START RECORDS FOR THIS EXERCISE
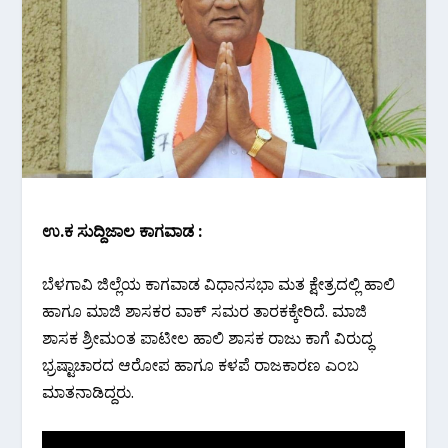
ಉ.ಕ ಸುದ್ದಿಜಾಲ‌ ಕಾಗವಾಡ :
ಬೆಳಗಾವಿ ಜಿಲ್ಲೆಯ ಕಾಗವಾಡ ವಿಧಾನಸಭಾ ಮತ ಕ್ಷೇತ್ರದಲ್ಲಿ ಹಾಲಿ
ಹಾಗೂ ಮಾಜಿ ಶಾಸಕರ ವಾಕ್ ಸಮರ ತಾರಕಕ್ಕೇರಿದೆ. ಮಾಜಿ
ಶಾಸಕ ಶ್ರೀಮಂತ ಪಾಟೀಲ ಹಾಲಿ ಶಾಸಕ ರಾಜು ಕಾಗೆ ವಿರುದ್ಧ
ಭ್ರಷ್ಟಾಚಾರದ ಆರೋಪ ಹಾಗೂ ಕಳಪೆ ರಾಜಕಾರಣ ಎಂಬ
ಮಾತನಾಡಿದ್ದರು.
END RECORDS FOR THIS EXERCISE
◆ **INSTRUCTIONS TO FOLLOW**:
Leaving images out, please output every line of the data exactly.

◆ **SOLUTION TO THE PROBLEM**:
ಉ.ಕ ಸುದ್ದಿಜಾಲ‌ ಕಾಗವಾಡ :
ಬೆಳಗಾವಿ ಜಿಲ್ಲೆಯ ಕಾಗವಾಡ ವಿಧಾನಸಭಾ ಮತ ಕ್ಷೇತ್ರದಲ್ಲಿ ಹಾಲಿ
ಹಾಗೂ ಮಾಜಿ ಶಾಸಕರ ವಾಕ್ ಸಮರ ತಾರಕಕ್ಕೇರಿದೆ. ಮಾಜಿ
ಶಾಸಕ ಶ್ರೀಮಂತ ಪಾಟೀಲ ಹಾಲಿ ಶಾಸಕ ರಾಜು ಕಾಗೆ ವಿರುದ್ಧ
ಭ್ರಷ್ಟಾಚಾರದ ಆರೋಪ ಹಾಗೂ ಕಳಪೆ ರಾಜಕಾರಣ ಎಂಬ
ಮಾತನಾಡಿದ್ದರು.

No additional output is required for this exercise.